Content starts

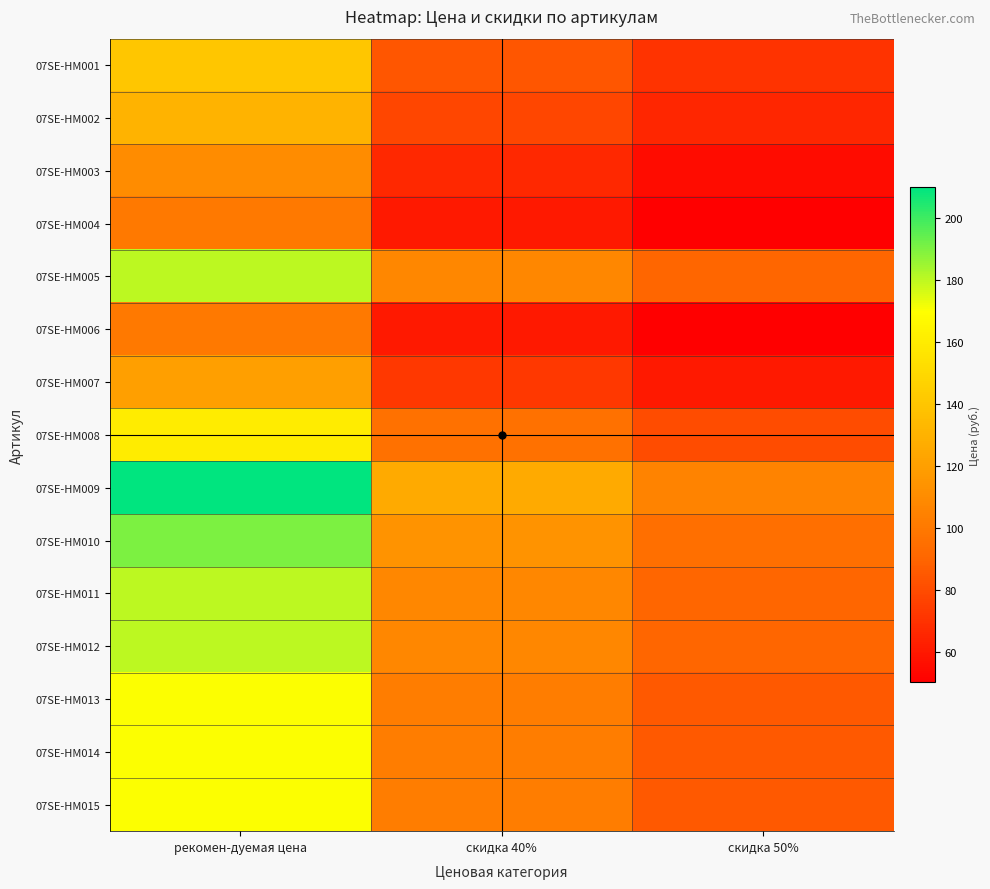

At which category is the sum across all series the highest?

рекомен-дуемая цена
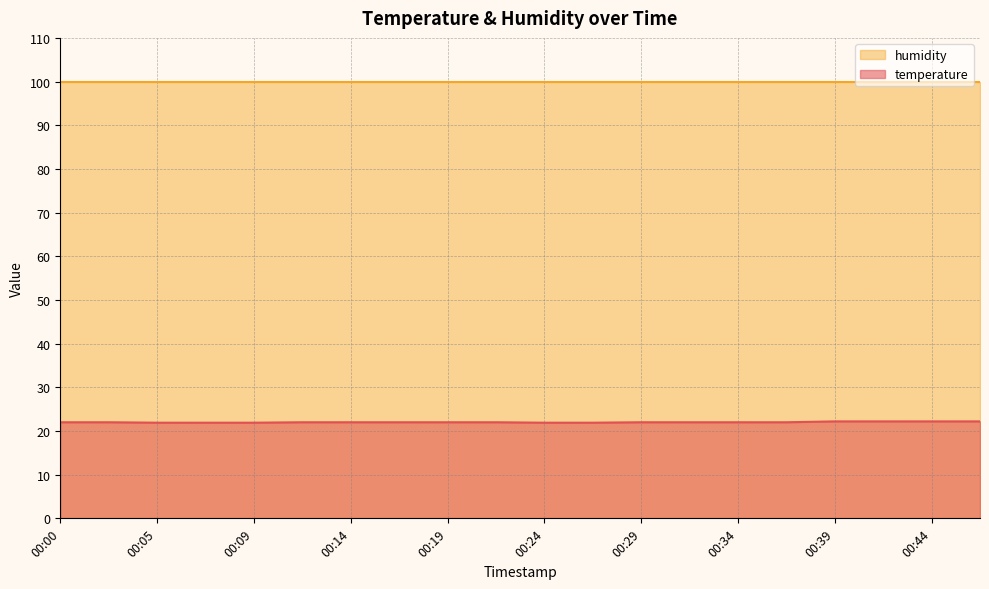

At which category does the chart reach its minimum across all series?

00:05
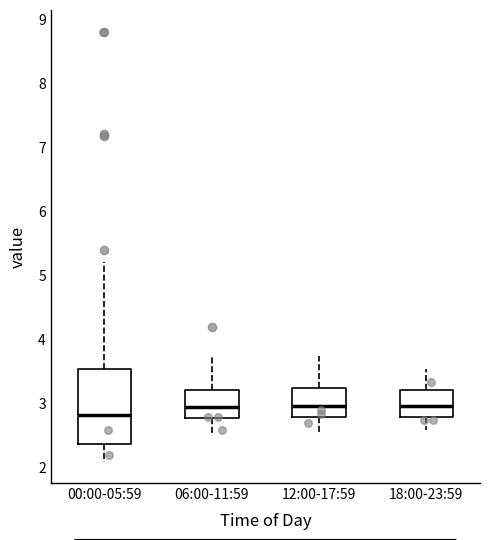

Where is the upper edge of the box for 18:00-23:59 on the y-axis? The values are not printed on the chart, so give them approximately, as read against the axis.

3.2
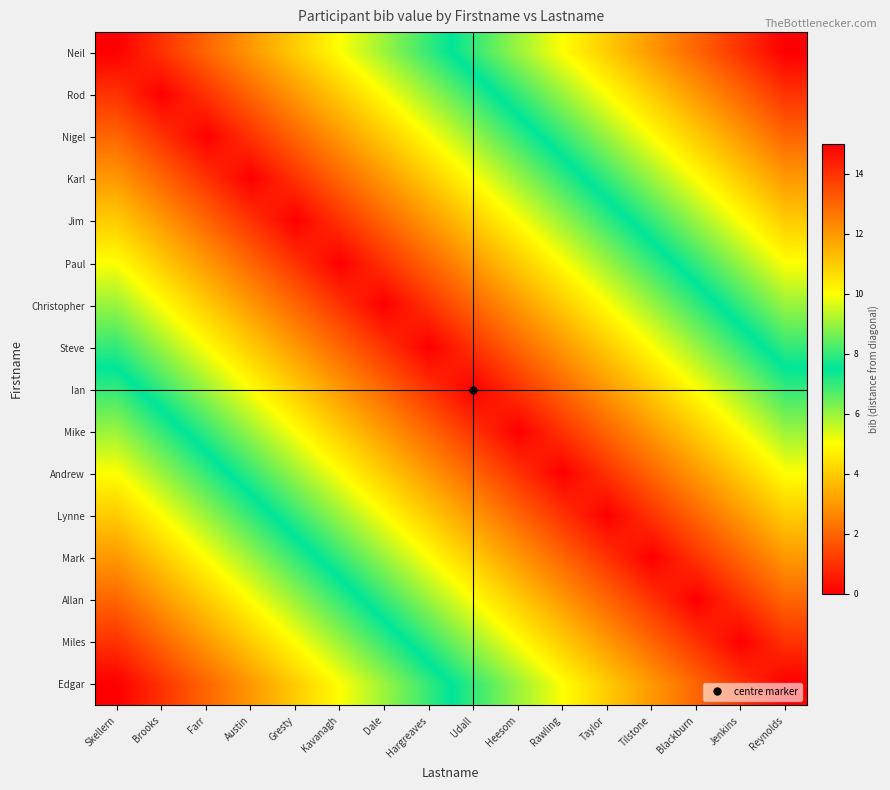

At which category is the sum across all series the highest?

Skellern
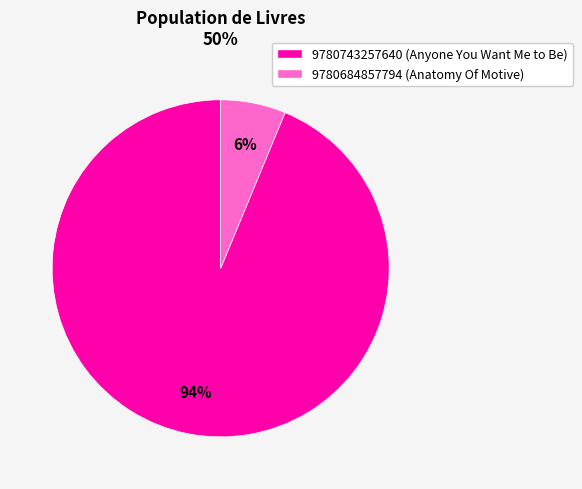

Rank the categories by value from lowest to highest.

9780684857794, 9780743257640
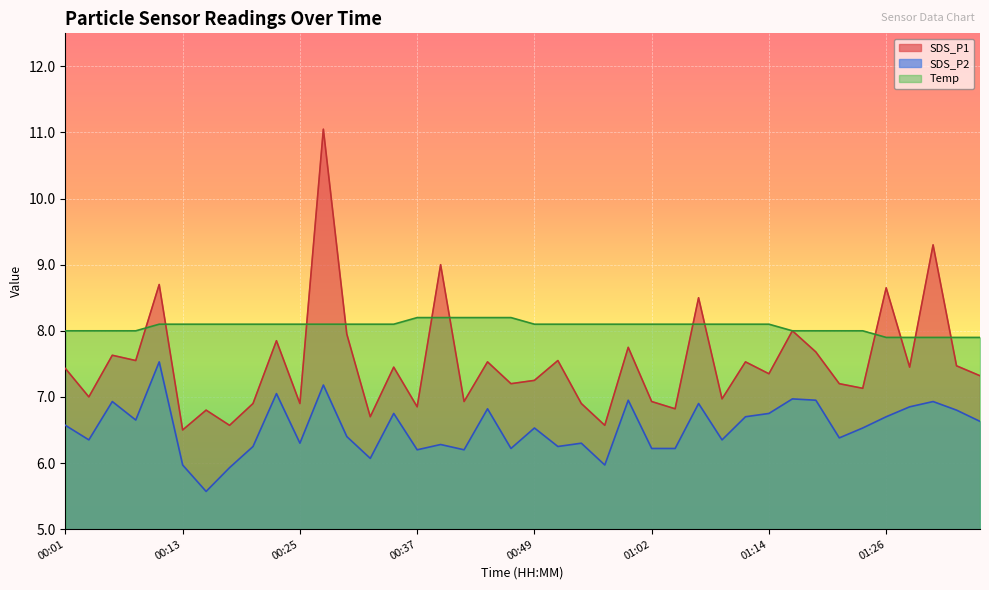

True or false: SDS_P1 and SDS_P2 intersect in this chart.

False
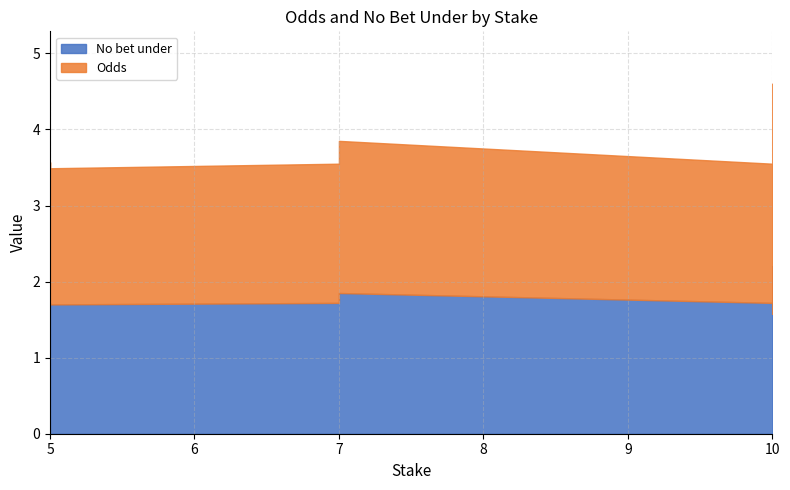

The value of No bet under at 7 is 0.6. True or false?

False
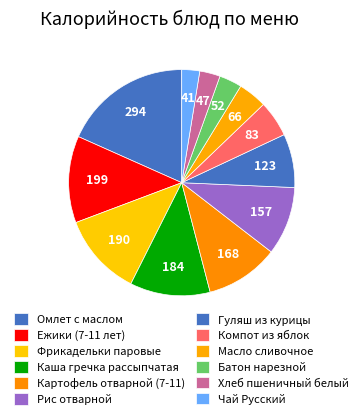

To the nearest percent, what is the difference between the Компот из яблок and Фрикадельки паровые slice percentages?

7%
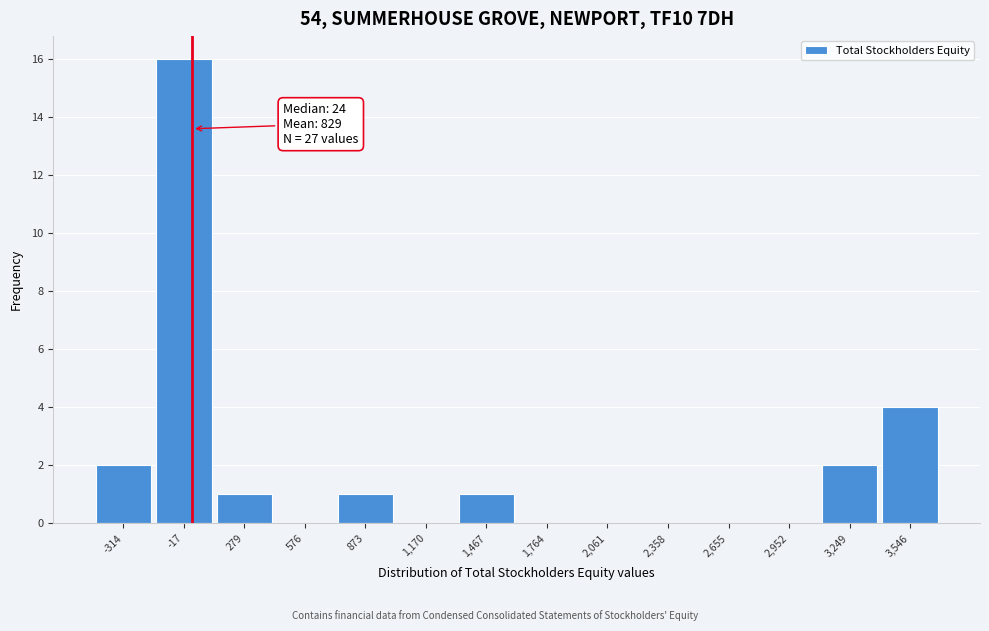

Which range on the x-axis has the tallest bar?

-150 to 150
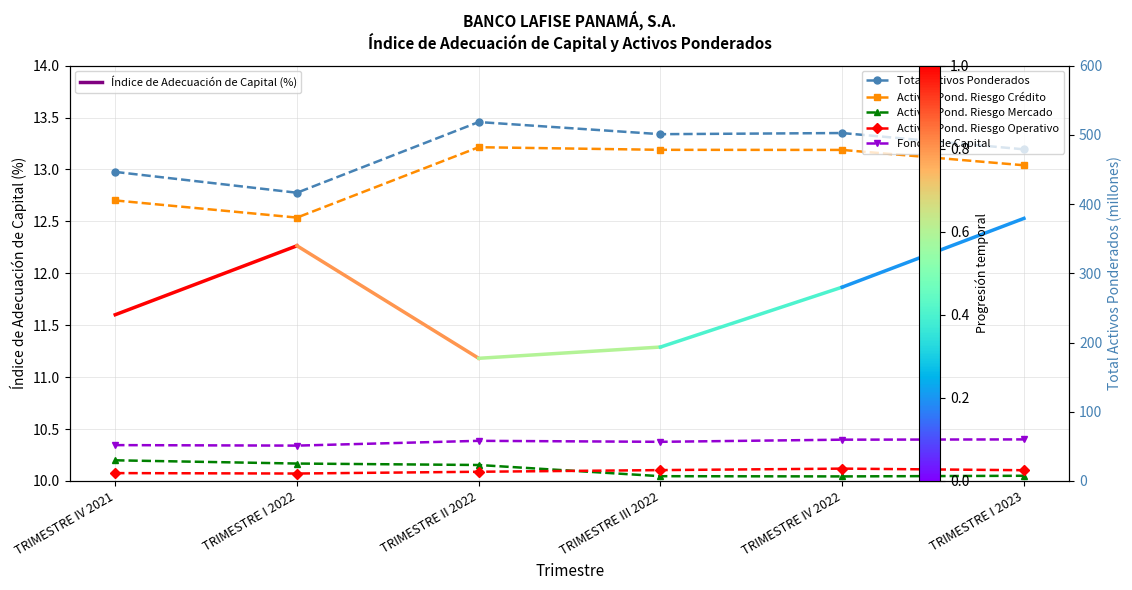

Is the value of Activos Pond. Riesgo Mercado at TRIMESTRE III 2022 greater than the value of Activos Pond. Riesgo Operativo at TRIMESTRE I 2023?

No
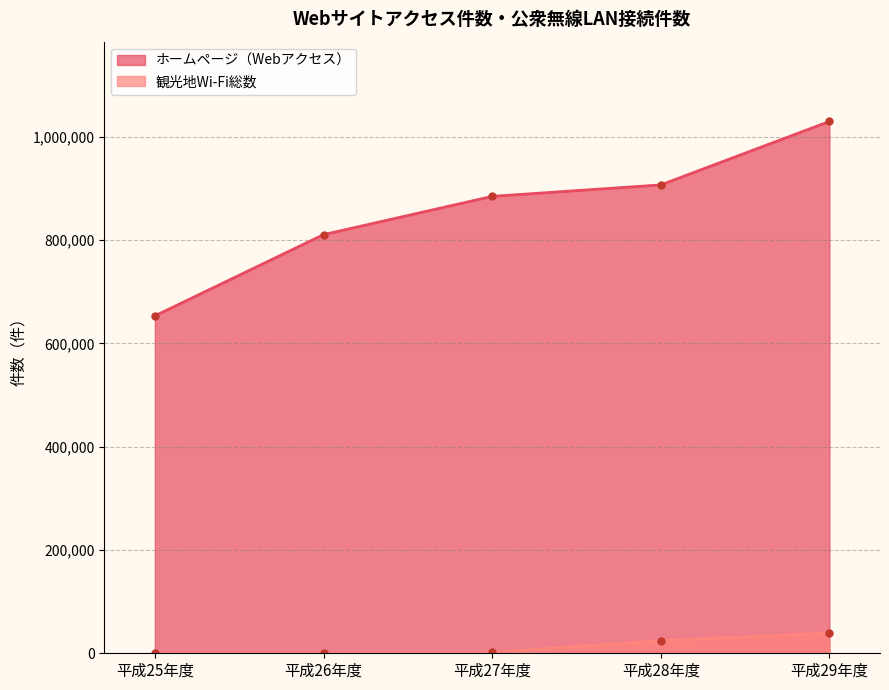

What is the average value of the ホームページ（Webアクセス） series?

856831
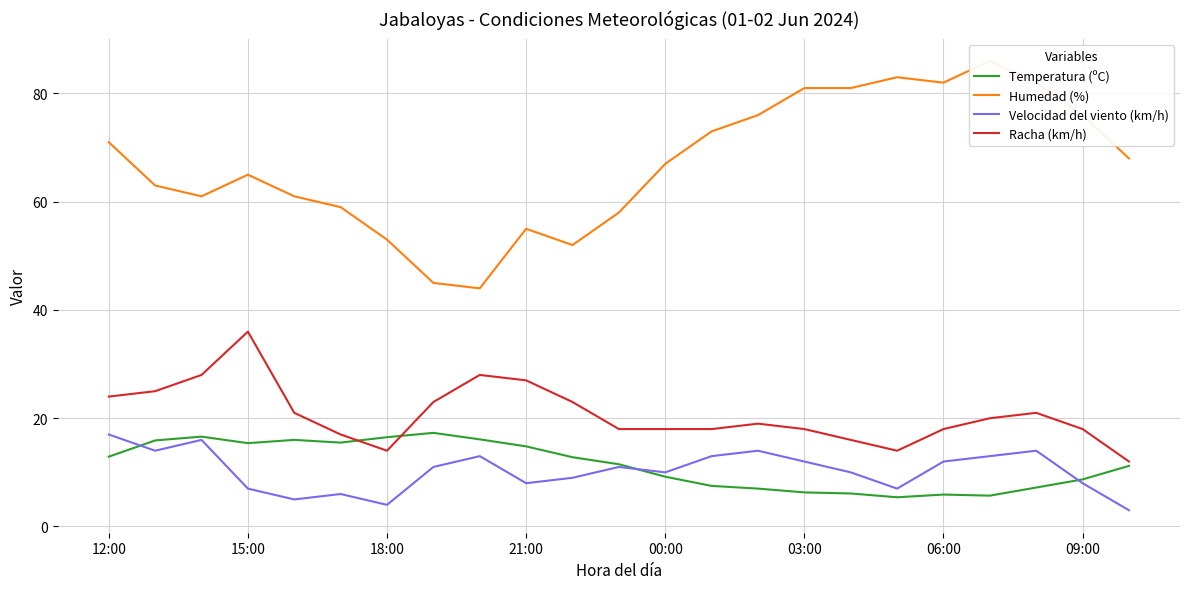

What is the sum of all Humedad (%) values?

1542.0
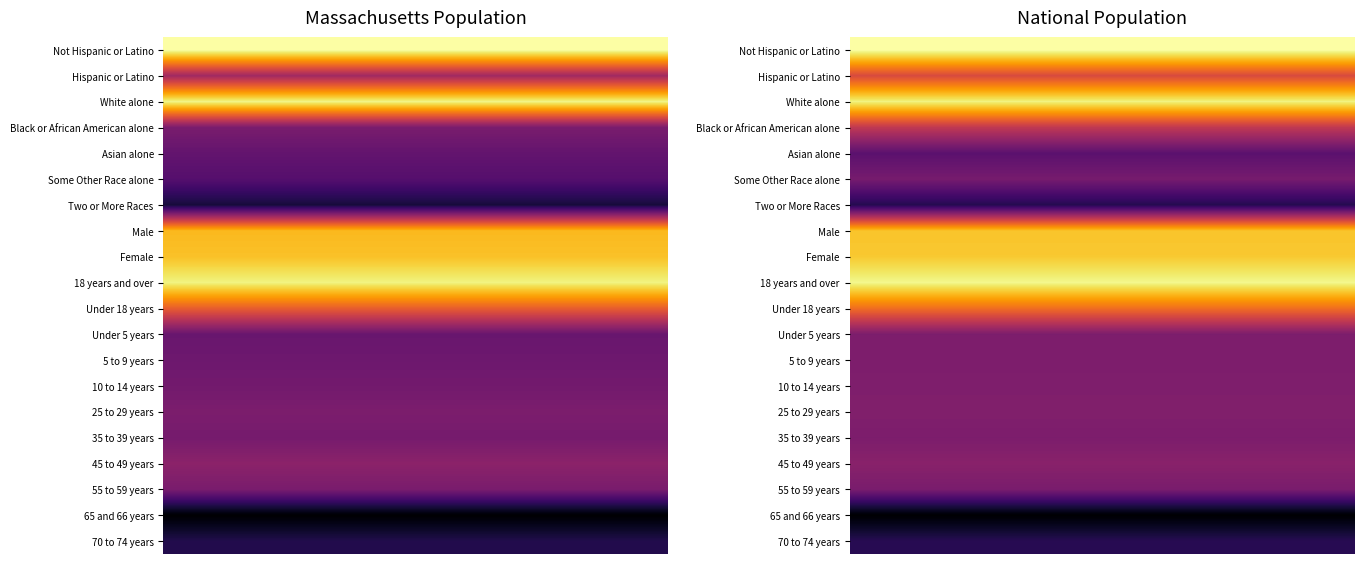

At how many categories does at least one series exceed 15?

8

Content ends

## Directions
Please report every line in the entries above that contains the word "does", copying each such line in full.

## Response to the task
At which category does the chart reach its minimum across all series?
At how many categories does at least one series exceed 15?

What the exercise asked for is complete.